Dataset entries
◆ ◆ ◆

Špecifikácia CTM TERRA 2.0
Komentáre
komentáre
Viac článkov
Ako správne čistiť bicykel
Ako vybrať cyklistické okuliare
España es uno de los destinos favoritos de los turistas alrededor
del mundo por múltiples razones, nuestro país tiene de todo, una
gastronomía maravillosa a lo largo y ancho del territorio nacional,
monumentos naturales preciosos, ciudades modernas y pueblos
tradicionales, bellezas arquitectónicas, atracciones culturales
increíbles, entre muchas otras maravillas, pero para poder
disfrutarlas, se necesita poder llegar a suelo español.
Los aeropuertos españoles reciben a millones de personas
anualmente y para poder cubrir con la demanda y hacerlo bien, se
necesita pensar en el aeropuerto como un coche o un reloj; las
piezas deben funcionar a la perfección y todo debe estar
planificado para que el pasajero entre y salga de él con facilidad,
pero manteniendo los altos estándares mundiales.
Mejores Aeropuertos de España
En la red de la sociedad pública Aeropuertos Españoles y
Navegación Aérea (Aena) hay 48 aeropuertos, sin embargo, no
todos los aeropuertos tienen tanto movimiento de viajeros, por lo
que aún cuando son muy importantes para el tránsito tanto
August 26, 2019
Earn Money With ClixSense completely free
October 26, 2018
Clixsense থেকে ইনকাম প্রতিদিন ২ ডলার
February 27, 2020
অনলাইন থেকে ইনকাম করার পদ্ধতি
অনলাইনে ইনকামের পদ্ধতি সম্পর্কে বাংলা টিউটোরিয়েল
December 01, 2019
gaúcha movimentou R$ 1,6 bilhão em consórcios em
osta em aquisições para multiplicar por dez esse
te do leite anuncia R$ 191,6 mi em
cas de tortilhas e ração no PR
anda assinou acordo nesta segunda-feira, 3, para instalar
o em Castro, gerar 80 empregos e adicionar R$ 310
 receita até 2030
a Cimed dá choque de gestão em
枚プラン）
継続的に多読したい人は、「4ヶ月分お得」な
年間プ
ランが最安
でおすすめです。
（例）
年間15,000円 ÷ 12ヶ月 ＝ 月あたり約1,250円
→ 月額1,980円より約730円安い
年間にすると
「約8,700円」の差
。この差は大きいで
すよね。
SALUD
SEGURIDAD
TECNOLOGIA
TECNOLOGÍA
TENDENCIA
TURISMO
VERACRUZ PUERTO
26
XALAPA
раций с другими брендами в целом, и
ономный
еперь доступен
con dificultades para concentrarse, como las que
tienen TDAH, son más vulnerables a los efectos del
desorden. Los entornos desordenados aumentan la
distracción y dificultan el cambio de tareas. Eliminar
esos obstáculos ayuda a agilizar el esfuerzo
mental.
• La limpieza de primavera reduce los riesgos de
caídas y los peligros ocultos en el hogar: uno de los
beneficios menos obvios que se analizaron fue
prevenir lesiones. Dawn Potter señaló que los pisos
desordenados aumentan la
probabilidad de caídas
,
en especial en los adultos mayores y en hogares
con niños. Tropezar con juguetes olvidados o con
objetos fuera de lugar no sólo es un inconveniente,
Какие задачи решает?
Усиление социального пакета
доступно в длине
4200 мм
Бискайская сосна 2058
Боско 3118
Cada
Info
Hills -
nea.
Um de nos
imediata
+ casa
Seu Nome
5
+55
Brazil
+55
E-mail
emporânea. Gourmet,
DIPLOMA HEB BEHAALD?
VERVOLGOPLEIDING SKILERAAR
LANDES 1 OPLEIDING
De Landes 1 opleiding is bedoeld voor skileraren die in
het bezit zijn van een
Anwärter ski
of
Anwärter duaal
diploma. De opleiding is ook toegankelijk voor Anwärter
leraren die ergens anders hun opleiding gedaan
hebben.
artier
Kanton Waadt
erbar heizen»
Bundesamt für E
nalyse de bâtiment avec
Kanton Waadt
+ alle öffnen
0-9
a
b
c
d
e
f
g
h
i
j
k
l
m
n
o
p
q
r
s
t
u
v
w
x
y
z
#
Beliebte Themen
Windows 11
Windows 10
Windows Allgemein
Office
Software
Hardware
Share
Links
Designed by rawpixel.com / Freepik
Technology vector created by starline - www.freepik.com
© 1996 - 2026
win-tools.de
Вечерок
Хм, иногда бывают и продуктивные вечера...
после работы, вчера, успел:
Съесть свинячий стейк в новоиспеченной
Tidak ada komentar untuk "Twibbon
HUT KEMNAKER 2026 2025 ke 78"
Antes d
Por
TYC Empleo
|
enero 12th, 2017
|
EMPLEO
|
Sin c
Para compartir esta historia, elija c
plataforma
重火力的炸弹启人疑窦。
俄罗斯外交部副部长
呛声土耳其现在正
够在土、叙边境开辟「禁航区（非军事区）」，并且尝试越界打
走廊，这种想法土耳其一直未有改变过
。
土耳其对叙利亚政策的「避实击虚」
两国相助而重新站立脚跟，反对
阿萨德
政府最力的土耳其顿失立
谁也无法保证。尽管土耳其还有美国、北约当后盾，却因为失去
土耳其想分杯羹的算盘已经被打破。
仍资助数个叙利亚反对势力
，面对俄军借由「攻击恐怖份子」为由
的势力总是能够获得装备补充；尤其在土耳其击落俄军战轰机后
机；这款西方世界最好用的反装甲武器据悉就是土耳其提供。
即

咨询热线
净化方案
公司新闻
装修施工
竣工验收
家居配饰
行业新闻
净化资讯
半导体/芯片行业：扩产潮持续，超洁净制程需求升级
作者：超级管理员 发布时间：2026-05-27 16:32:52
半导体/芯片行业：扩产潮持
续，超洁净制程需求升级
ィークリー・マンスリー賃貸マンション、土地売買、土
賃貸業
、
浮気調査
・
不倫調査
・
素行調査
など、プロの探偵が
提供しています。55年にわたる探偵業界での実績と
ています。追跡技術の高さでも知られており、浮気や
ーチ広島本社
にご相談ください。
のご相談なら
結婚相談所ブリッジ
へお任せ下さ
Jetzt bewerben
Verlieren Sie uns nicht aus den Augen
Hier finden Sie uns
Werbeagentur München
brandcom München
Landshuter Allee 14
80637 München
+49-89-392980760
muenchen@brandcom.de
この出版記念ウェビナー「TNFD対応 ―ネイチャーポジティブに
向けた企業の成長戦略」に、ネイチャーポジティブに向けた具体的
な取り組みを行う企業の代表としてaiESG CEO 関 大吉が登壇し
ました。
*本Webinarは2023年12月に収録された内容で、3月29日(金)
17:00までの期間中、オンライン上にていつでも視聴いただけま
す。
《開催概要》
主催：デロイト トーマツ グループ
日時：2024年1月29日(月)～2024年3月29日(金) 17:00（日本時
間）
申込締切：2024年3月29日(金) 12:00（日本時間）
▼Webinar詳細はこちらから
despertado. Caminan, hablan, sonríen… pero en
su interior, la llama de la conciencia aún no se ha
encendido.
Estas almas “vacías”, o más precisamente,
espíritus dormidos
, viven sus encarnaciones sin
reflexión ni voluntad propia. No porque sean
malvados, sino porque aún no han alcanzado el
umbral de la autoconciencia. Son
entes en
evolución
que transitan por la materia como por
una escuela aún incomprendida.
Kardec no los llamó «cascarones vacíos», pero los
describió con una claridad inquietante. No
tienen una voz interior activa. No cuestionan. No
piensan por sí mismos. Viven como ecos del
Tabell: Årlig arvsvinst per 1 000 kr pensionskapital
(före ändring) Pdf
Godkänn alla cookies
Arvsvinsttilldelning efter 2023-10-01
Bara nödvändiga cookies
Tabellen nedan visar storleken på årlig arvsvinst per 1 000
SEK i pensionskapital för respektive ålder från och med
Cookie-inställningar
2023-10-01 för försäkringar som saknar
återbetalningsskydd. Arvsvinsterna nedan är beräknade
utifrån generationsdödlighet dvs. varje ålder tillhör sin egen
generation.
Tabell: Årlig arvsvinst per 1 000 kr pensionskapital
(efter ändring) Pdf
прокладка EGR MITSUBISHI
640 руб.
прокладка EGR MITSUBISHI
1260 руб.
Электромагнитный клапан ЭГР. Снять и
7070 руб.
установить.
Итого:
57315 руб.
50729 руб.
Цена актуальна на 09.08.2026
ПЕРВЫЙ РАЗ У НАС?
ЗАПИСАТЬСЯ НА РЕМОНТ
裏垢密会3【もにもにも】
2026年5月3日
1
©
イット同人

◆ ◆ ◆

→ **What you should do**
Write out again, unchanged, every line of the data from the very first one through the line containing "tradicionales, bellezas arquitectónicas, atracciones", and nothing else.

→ **Written solution**
Špecifikácia CTM TERRA 2.0
Komentáre
komentáre
Viac článkov
Ako správne čistiť bicykel
Ako vybrať cyklistické okuliare
España es uno de los destinos favoritos de los turistas alrededor
del mundo por múltiples razones, nuestro país tiene de todo, una
gastronomía maravillosa a lo largo y ancho del territorio nacional,
monumentos naturales preciosos, ciudades modernas y pueblos
tradicionales, bellezas arquitectónicas, atracciones culturales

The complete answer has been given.